----- Data provided

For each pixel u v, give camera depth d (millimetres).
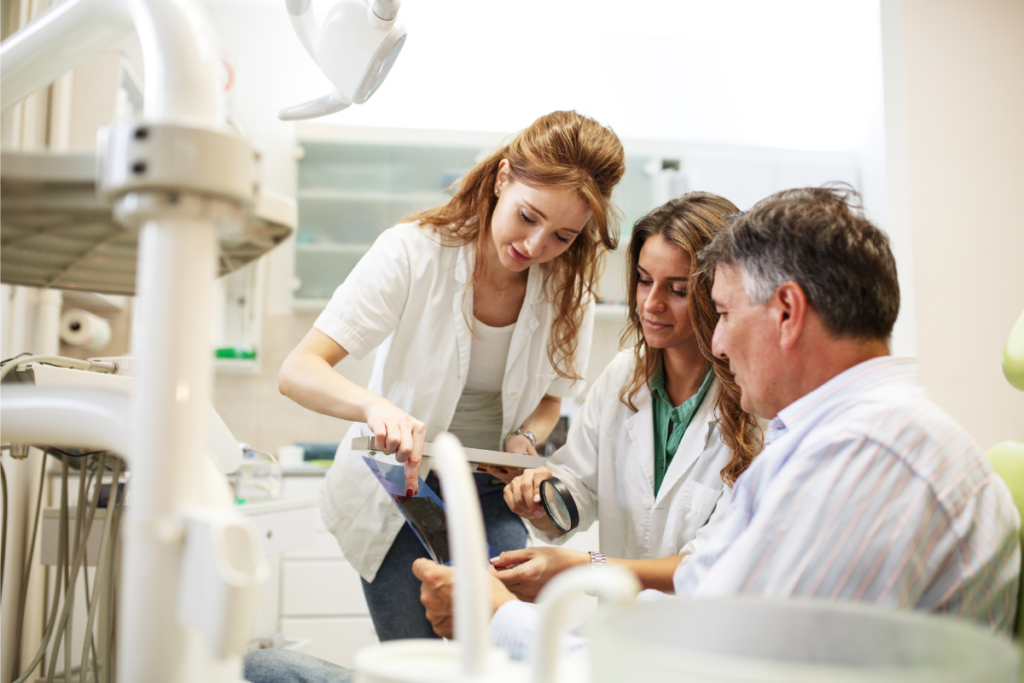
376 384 1599
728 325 886
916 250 3135
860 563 673
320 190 3762
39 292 2174
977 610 704
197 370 440
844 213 816
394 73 3955
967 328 3127
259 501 2131
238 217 462
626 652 362
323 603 2973
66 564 1142
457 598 426
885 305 804
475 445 1635
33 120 2025
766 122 4188
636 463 1474
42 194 490
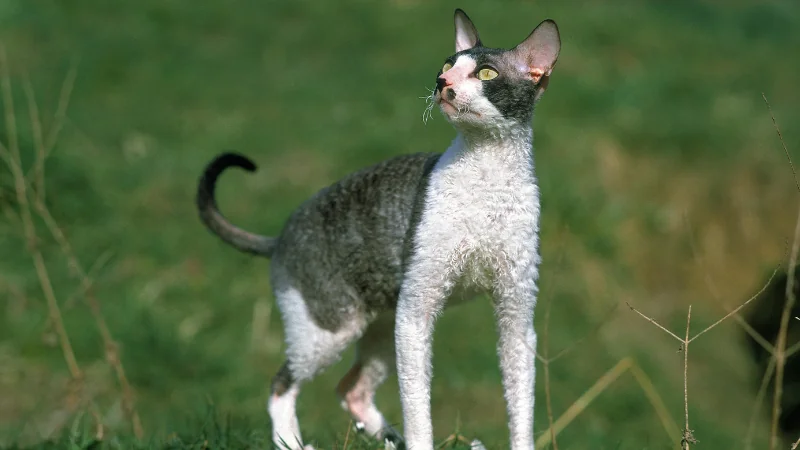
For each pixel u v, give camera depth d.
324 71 13.99
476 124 4.61
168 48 14.16
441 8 15.88
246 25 14.99
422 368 4.80
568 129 12.92
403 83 13.64
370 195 5.18
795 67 15.96
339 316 5.36
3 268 9.83
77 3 15.00
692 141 12.97
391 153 12.04
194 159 11.87
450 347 9.62
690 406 9.51
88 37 14.08
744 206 12.39
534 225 4.76
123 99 12.86
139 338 9.16
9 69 12.80
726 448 8.84
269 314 9.97
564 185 11.84
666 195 12.41
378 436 5.68
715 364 10.50
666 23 16.98
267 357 9.45
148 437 6.18
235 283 10.33
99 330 9.20
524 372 4.80
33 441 7.37
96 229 10.57
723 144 12.99
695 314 11.26
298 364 5.54
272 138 12.39
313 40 14.77
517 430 4.78
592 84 14.06
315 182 11.70
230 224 6.11
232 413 8.09
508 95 4.60
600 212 11.77
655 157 12.79
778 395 4.98
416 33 15.05
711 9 18.17
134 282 10.05
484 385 9.20
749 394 10.01
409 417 4.78
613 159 12.62
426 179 4.91
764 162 12.74
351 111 12.99
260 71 13.90
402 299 4.83
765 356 9.78
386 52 14.59
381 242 5.12
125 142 11.94
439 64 14.15
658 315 11.12
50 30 14.07
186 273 10.34
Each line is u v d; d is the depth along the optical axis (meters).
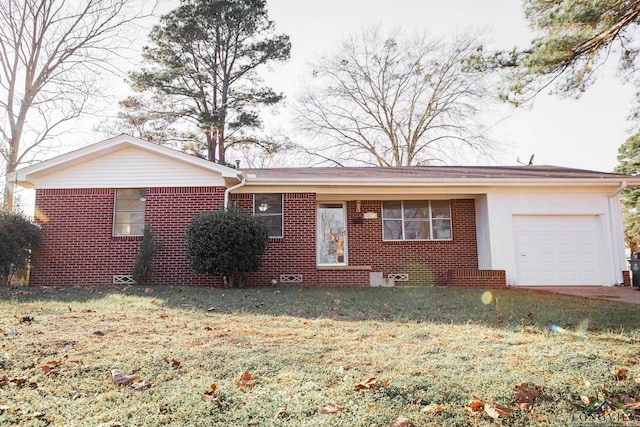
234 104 24.31
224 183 11.84
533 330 5.50
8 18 18.27
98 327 5.55
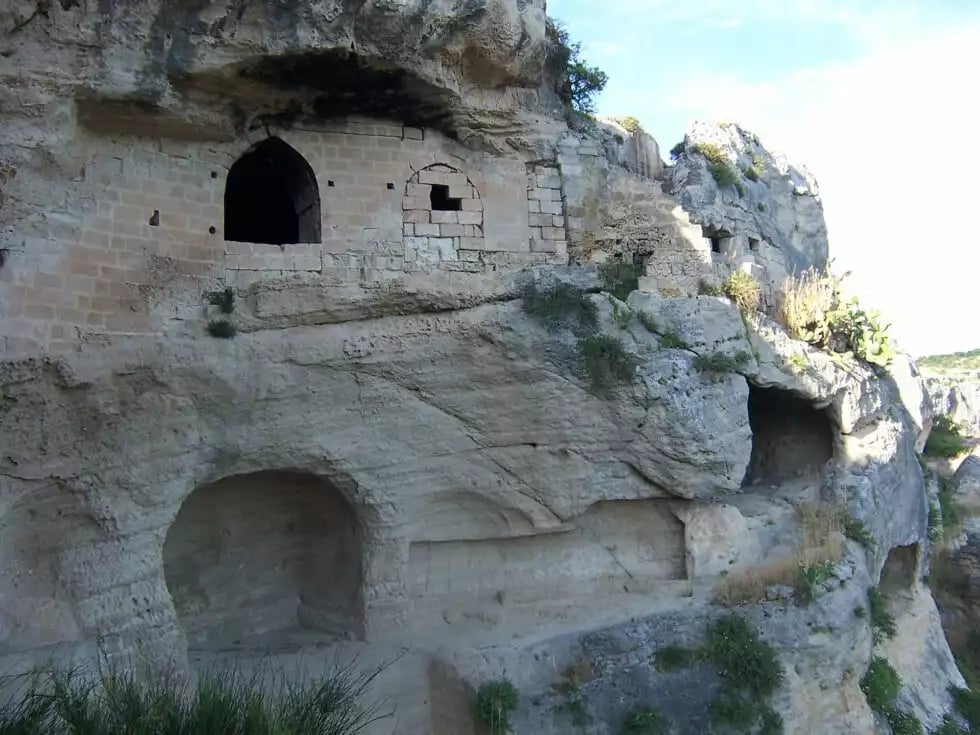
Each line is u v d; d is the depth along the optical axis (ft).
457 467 49.32
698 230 58.23
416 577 51.08
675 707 46.60
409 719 46.11
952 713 65.46
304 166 46.57
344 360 44.73
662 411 50.72
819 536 57.16
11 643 36.24
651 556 55.42
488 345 47.96
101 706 30.37
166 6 37.63
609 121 62.64
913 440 75.10
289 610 51.47
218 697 30.58
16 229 35.86
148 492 40.40
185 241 42.14
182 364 40.47
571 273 50.78
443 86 46.11
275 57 40.42
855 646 51.78
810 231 80.69
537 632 49.21
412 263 47.96
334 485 47.37
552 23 57.26
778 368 60.18
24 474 36.91
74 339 37.37
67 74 36.40
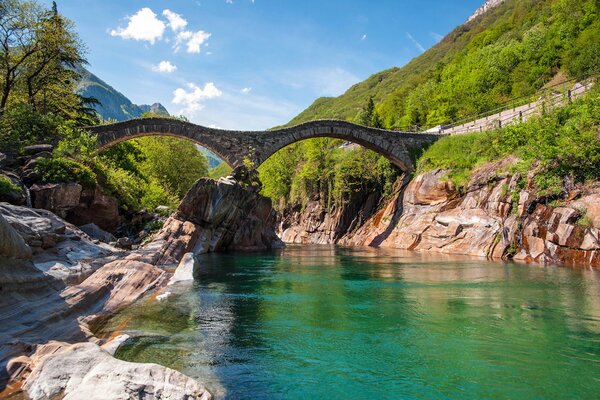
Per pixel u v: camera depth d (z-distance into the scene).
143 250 19.81
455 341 8.43
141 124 38.28
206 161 63.00
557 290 14.03
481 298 12.73
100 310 10.08
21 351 6.50
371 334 8.91
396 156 45.94
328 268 20.84
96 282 11.43
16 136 24.14
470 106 61.34
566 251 22.22
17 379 5.80
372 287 14.84
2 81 33.91
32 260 10.38
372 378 6.58
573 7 57.16
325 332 9.05
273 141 42.81
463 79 70.38
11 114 26.31
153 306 11.11
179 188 52.84
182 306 11.30
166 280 14.44
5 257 8.61
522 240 25.28
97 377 5.43
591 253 21.05
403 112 94.19
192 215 27.06
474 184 32.84
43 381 5.53
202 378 6.46
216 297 12.71
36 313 8.12
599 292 13.59
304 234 63.78
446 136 45.59
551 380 6.48
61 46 32.88
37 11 31.84
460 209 33.34
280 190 76.62
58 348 6.66
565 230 22.47
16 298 8.16
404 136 46.56
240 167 33.66
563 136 25.27
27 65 33.41
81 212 23.28
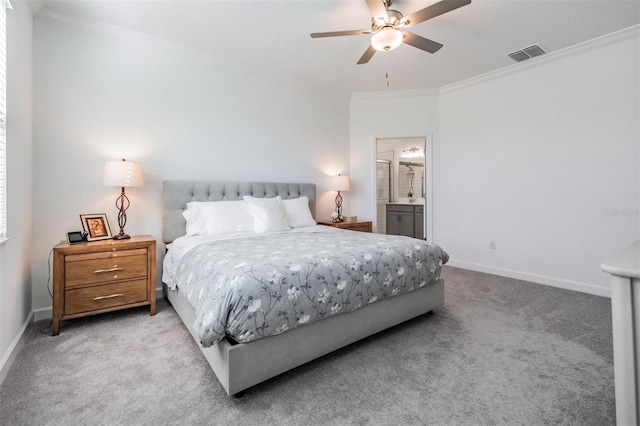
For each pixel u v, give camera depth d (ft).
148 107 9.89
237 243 7.83
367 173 15.26
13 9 6.32
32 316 7.93
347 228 13.48
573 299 9.57
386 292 6.76
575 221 10.48
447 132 14.32
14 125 6.40
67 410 4.56
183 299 7.40
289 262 5.69
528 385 5.18
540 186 11.30
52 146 8.39
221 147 11.41
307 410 4.62
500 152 12.43
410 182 21.86
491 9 8.09
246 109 12.03
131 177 8.50
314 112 14.14
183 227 10.10
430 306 8.04
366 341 6.86
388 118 15.05
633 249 3.44
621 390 2.65
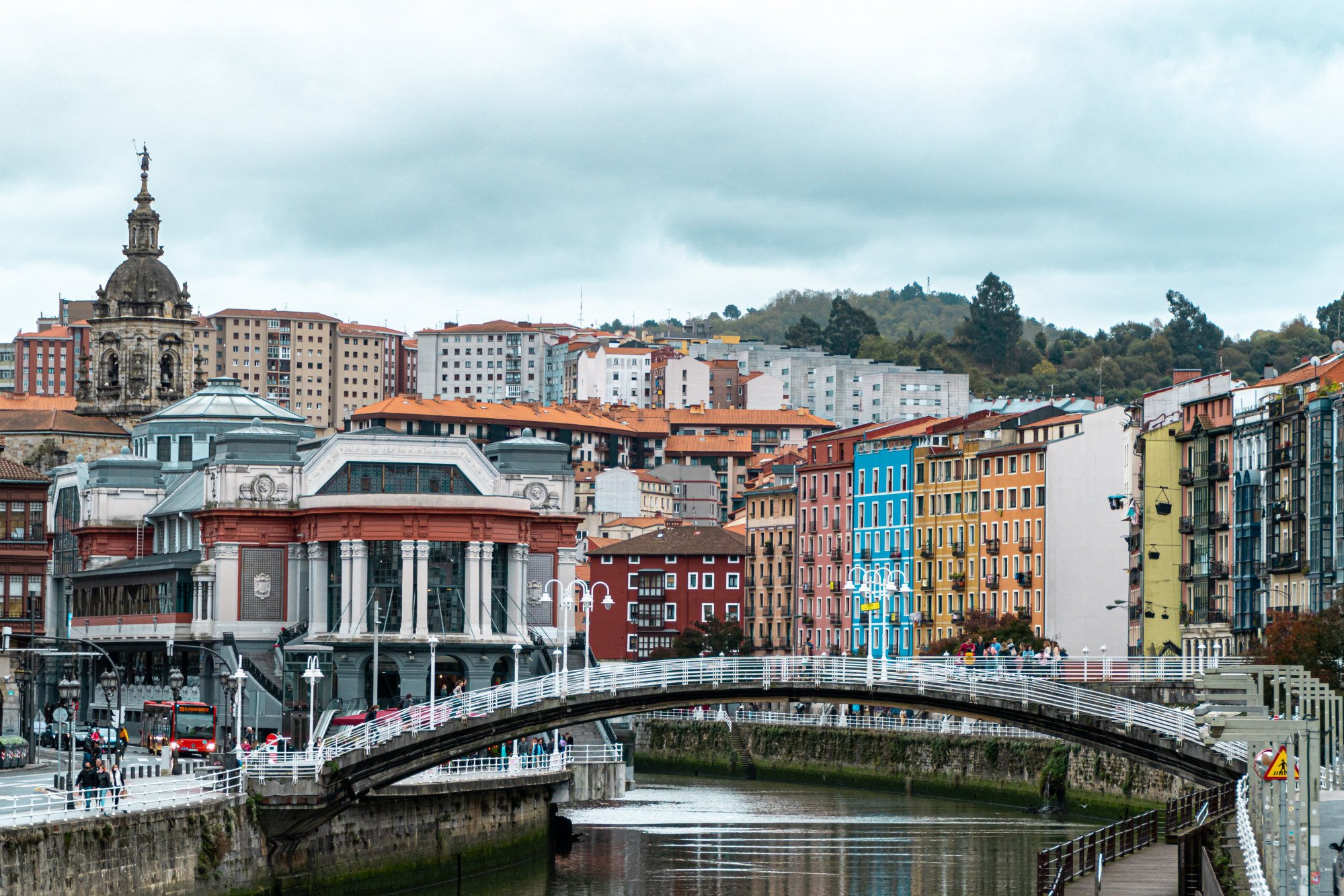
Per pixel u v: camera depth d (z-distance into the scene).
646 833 145.62
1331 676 129.88
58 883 82.06
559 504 187.00
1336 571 163.12
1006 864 126.06
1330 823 94.56
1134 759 117.50
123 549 199.75
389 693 172.25
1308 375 178.62
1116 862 94.06
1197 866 83.38
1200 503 190.62
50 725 163.50
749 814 160.50
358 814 110.50
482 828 122.12
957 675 120.31
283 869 103.75
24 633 195.00
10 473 196.62
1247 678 78.44
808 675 120.88
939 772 179.38
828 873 122.31
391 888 112.69
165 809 92.31
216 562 175.12
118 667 188.12
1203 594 188.38
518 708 113.94
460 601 172.12
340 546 172.00
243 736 164.62
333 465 176.12
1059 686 119.19
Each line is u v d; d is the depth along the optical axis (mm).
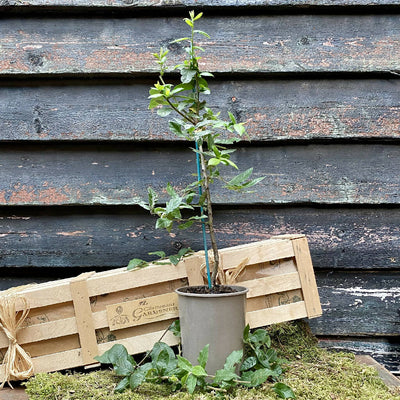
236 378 996
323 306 1402
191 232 1410
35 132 1391
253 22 1402
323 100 1396
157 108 1397
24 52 1389
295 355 1213
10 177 1398
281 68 1385
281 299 1198
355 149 1402
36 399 963
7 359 1091
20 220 1414
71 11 1398
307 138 1384
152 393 988
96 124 1395
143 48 1396
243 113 1397
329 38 1394
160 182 1406
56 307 1131
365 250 1393
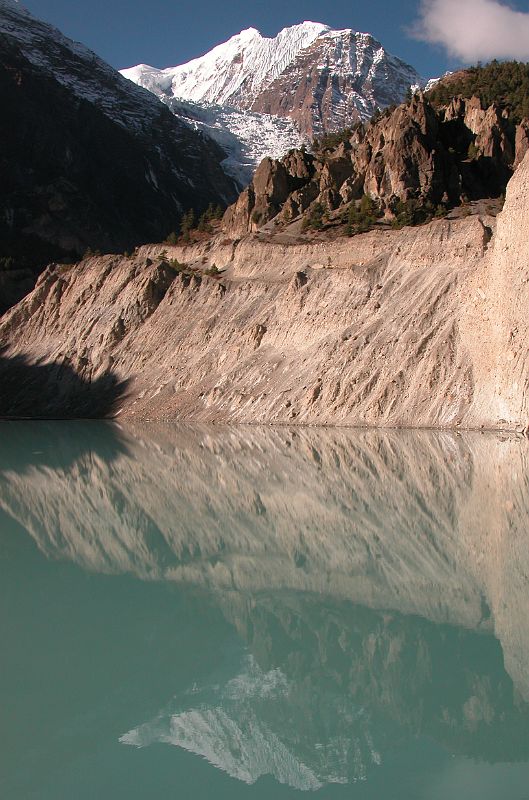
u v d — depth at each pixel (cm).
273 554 2977
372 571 2641
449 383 8969
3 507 4203
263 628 2067
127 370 13662
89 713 1543
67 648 1930
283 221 14462
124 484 5038
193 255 15925
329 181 14238
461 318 9406
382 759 1349
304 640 1955
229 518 3778
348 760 1330
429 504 3888
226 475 5372
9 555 3064
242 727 1471
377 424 9219
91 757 1349
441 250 10575
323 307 11369
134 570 2803
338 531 3353
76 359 14450
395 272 10994
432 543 3014
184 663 1819
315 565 2764
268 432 9069
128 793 1243
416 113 13188
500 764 1321
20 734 1462
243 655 1867
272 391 10888
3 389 14925
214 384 11919
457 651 1833
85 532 3516
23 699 1622
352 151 14512
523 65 17825
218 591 2462
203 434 9081
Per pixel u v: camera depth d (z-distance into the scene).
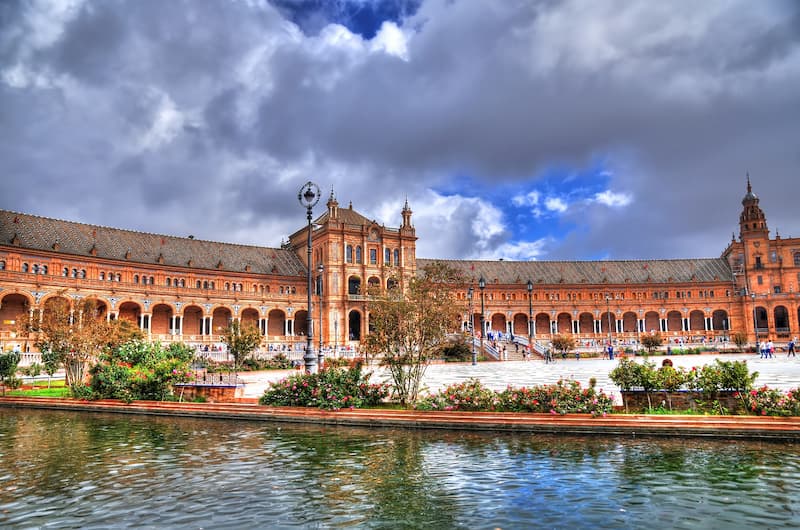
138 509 12.03
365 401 23.44
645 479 13.72
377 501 12.36
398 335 23.89
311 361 28.98
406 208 113.00
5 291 68.69
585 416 19.50
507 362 74.06
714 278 129.88
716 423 18.31
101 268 82.62
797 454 15.91
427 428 20.78
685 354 90.06
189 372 28.41
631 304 128.88
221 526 10.96
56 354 35.81
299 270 108.81
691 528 10.59
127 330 47.50
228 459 16.50
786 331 121.00
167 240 96.38
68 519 11.45
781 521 10.88
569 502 12.12
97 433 21.09
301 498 12.66
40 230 79.81
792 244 125.62
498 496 12.59
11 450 18.03
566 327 130.88
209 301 89.88
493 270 130.38
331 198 105.75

----------

### Aim of the task
Print again, exactly, the lines of the records above from the first line through the line with "675 707 46.60". No pictures.

### Solved problem
For each pixel u v, give camera depth d (millimetres).
376 384 1599
728 325 886
916 250 3135
860 563 673
320 190 3762
39 292 2174
977 610 704
197 370 440
844 213 816
394 73 3955
967 328 3127
259 501 2131
238 217 462
626 652 362
323 603 2973
66 564 1142
457 598 426
885 305 804
475 445 1635
33 120 2025
766 122 4188
636 463 1474
42 194 490
For each pixel u v, give camera depth d.
324 71 13.99
476 124 4.61
168 48 14.16
441 8 15.88
246 25 14.99
422 368 4.80
568 129 12.92
403 83 13.64
370 195 5.18
795 67 15.96
339 316 5.36
3 268 9.83
77 3 15.00
692 141 12.97
391 153 12.04
194 159 11.87
450 347 9.62
690 406 9.51
88 37 14.08
744 206 12.39
534 225 4.76
123 99 12.86
139 338 9.16
9 69 12.80
726 448 8.84
269 314 9.97
564 185 11.84
666 195 12.41
378 436 5.68
715 364 10.50
666 23 16.98
267 357 9.45
148 437 6.18
235 283 10.33
99 330 9.20
524 372 4.80
33 441 7.37
96 229 10.57
723 144 12.99
695 314 11.26
298 364 5.54
272 138 12.39
313 40 14.77
517 430 4.78
592 84 14.06
315 182 11.70
230 224 6.11
232 413 8.09
508 95 4.60
600 212 11.77
655 157 12.79
778 395 4.98
416 33 15.05
711 9 18.17
134 282 10.05
484 385 9.20
749 394 10.01
409 417 4.78
613 159 12.62
426 179 4.91
764 162 12.74
351 111 12.99
260 71 13.90
402 299 4.83
765 356 9.78
386 52 14.59
381 242 5.12
125 142 11.94
439 64 14.15
658 315 11.12
50 30 14.07
186 273 10.34
Each line is u v d; d is the depth along the optical axis (meters).
234 104 24.31
224 183 11.84
533 330 5.50
8 18 18.27
98 327 5.55
Each line is u v d; d is the depth along the optical axis (ft).
457 467 49.32
698 230 58.23
416 577 51.08
675 707 46.60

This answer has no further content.